Размер шрифта
-
+

Лель, или Блеск и нищета Саввы Великолепного - стр. 21

– Сморчки собираю по вырубкам. – Показал ей корзину, наполовину наполненную сморчками, похвастался добычей.

– Все собрал или нам немного оставил? И много их, сморчков этих?

– В этом году, пожалуй, много. К войне понавыперло.

– Ладно тебе. Еще накаркаешь. Без войны проживем.

– Как Бог даст… – Фотинька, хоть и мал ростом, правой ручкой осенил себя размашистым крестом.

Елизавета Григорьевна не так широко, но тоже перекрестилась.

– А что это за вырубки ты помянул? Кто смеет здесь лес рубить, столетние дубы?

– Кто купил, тот и смеет. Головин тишком озорует.

– Опять этот Головин! Уже житья от него нет! Неужели никто не заступится за дубовую рощу?
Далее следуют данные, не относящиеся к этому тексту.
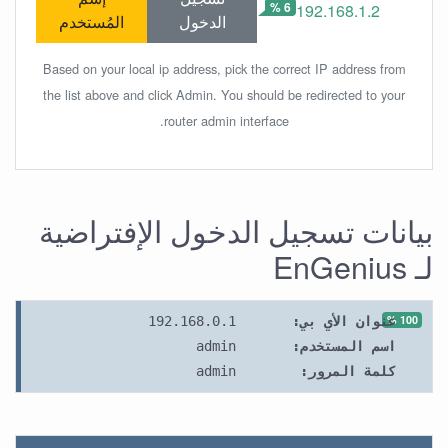
6 %
192.168.1.2
الدخول
المُستخدم
Based on your local ip address, pick the correct IP address from
the list above and click Admin. You should be redirected to your
router admin interface.
بيانات تسجيل الدخول الإفتراضية
لـ EnGenius
100 %
عنوان الأي بي:
192.168.0.1
اسم المستخدم:
admin
كلمة المرور:
admin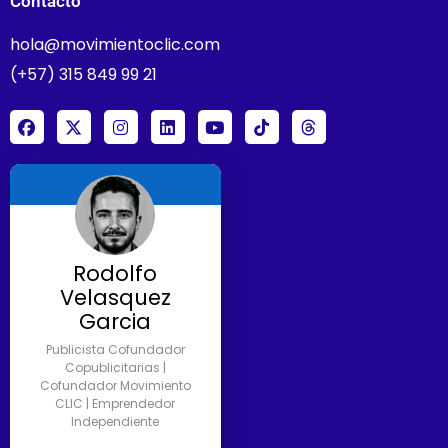
Contacto
hola@movimientoclic.com
(+57) 315 849 99 21
Rodolfo
Velasquez
Garcia
Publicista Cofundador
Copublicitarias |
Cofundador Movimiento
CLIC | Emprendedor
Independiente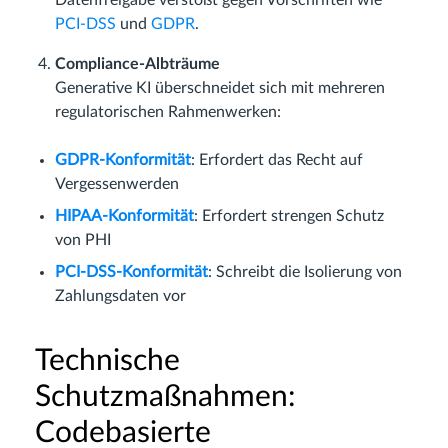
PCI-DSS
und
GDPR
.
Compliance-Albträume
Generative KI überschneidet sich mit mehreren
regulatorischen Rahmenwerken:
GDPR-Konformität
: Erfordert das Recht auf
Vergessenwerden
HIPAA-Konformität
: Erfordert strengen Schutz
von PHI
PCI-DSS-Konformität
: Schreibt die Isolierung von
Zahlungsdaten vor
Technische
Schutzmaßnahmen:
Codebasierte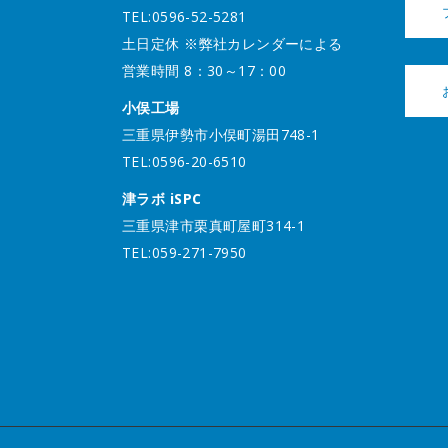
TEL:0596-52-5281
土日定休 ※弊社カレンダーによる
営業時間 8：30～17：00
小俣工場
三重県伊勢市小俣町湯田748-1
TEL:0596-20-6510
津ラボ iSPC
三重県津市栗真町屋町314-1
TEL:059-271-7950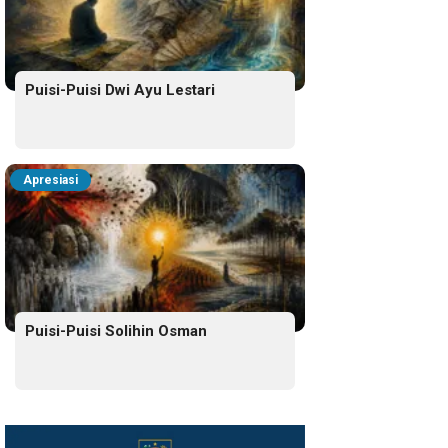
Puisi-Puisi Dwi Ayu Lestari
Apresiasi
Puisi-Puisi Solihin Osman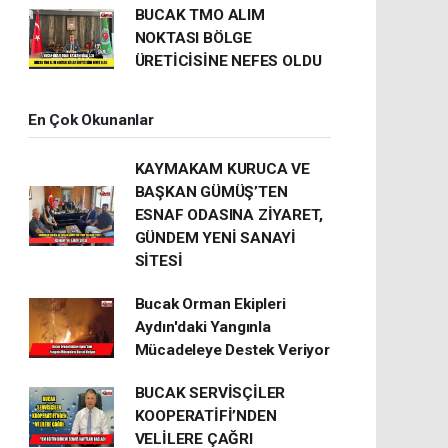
BUCAK TMO ALIM
NOKTASI BÖLGE
ÜRETİCİSİNE NEFES OLDU
En Çok Okunanlar
KAYMAKAM KURUCA VE
BAŞKAN GÜMÜŞ’TEN
ESNAF ODASINA ZİYARET,
GÜNDEM YENİ SANAYİ
SİTESİ
Bucak Orman Ekipleri
Aydın'daki Yangınla
Mücadeleye Destek Veriyor
BUCAK SERVİSÇİLER
KOOPERATİFİ’NDEN
VELİLERE ÇAĞRI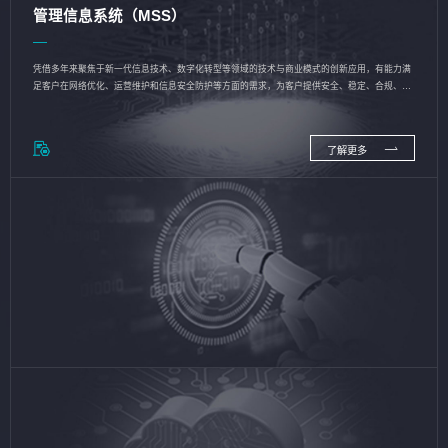
管理信息系统（MSS）
凭借多年来聚焦于新一代信息技术、数字化转型等领域的技术与商业模式的创新应用，有能力满
足客户在网络优化、运营维护和信息安全防护等方面的需求，为客户提供安全、稳定、合规、持
续的信息技术服务
了解更多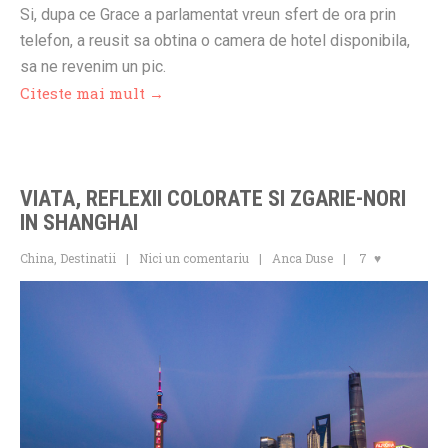
Si, dupa ce Grace a parlamentat vreun sfert de ora prin
telefon, a reusit sa obtina o camera de hotel disponibila,
sa ne revenim un pic.
Citeste mai mult →
VIATA, REFLEXII COLORATE SI ZGARIE-NORI
IN SHANGHAI
China
,
Destinatii
Nici un comentariu
Anca Duse
7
– Из наших, тутошних, так никто. Господа Трубецкие, правда, пытались. Сынок их Сергей уж очень эту дубовую рощу любил. Гулял здесь часами. Поди, о чем-то своем мечтал. И, когда порубку увидел, с ним чуть ли не припадок сделался, так сильно опечалился. Вот родители его и пытались заступиться за рощу. Но они ж не хозяева, а так… сочувствующие, не при деньгах.

– А Головин – хозяин?

– Софья Сергевна ему лес продала. На вырубку. Скоро здесь ни одного сморчка не останется – не то что белого или красноголовика. Дубы столетние все под корень изведут, не помилуют. Капитал, как саранча, все выжирает.

– Ишь ты, какой философ. Раз продала, то почему же тишком?
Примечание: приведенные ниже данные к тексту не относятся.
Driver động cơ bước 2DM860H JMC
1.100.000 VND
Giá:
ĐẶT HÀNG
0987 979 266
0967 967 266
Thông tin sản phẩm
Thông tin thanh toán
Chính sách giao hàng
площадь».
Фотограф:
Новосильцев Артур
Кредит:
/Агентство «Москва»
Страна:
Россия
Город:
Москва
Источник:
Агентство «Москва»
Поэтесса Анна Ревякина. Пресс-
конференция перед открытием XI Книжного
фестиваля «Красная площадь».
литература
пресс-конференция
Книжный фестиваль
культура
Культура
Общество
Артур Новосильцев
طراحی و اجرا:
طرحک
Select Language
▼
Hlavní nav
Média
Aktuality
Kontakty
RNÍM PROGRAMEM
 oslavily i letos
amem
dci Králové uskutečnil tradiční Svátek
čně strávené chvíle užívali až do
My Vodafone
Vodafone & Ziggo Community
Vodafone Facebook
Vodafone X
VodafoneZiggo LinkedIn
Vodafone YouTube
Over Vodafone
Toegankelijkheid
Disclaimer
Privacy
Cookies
– А потому, что Головин все ей еще не выплатил. Должок за ним. И немалый должок. А денег-то на сей момент и нетути: то ли пропил, то ли в карты проиграл.
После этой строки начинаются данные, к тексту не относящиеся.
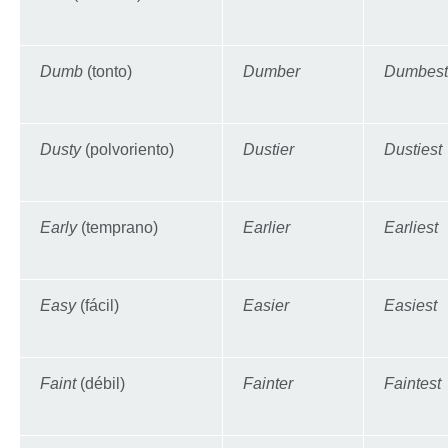
Dumb
(tonto)
Dumber
Dumbest
Dusty
(polvoriento)
Dustier
Dustiest
Early
(temprano)
Earlier
Earliest
Easy
(fácil)
Easier
Easiest
Faint
(débil)
Fainter
Faintest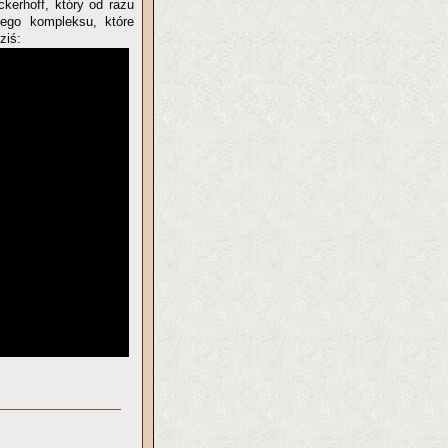
erhoff, który od razu
iego kompleksu, które
ziś: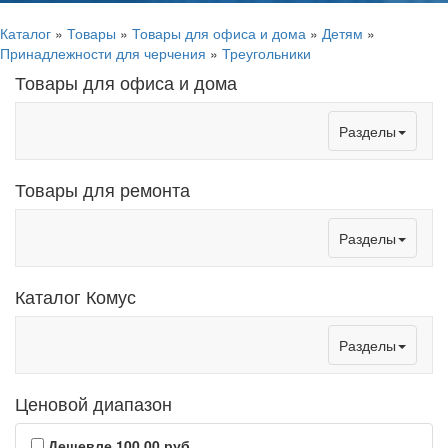
Каталог
»
Товары
»
Товары для офиса и дома
»
Детям
»
Принадлежности для черчения
»
Треугольники
Товары для офиса и дома
Toggle
Разделы
navigation
Товары для ремонта
Toggle
Разделы
navigation
Каталог Комус
Toggle
Разделы
navigation
Ценовой диапазон
Дешевле 100,00 руб.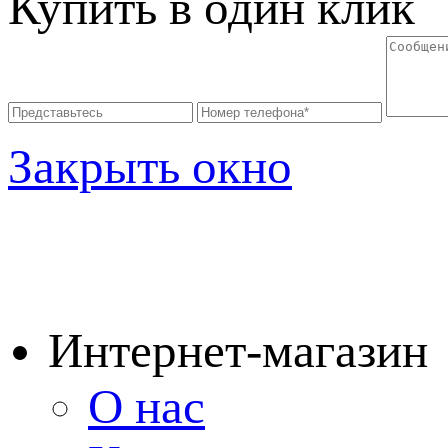
Купить в один клик
Закрыть окно
Интернет-магазин
О нас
На этом месте рассказа Елизавета Григорьевна подумала, что хорошо бы Савве Ивановичу послушать, какие тут дела творятся.

– Вот что, милый, пойдем-ка к моему мужу. Он бывалый и опытный человек. Ты ему все подробно расскажешь.

И, взяв Фотиньку за обезьянью лапку, повела его, как поводырь ведет слепого.

Этюд восьмой

Выступает с критикой капитала

Они вместе, ускорив шаг, догнали Савву Ивановича и Кукина. Да те и сами поджидали Елизавету Григорьевну и высматривали ее за сквозящим на солнце орешником. Еще немного и отправились бы на розыски, но тут она сама появилась, да не одна, а с карлой, правда, не длиннобородым, как его обычно изображают, а бритым, лишь с нежной порослью на морщинистом личике.

– Вот, познакомьтесь. Фотинька. Здешний грибник и философ-мудрец. – Про отца-колдуна она, чуждая суеверий, не упомянула.

Савва Иванович с преувеличенным старанием нагнулся и даже козырьком приставил ко лбу ладонь, чтобы получше разглядеть философа, словно тот и сам был не больше гриба, спрятавшегося под елкой.

– Мудрец? А сапог-то продран – вон палец торчит. – Савва Иванович уличающим жестом указал на торчащий из сапога палец, и Фотинька мигом застыдился – спрятал ногу за ногу. – И о чем же он мудрует, сей философ?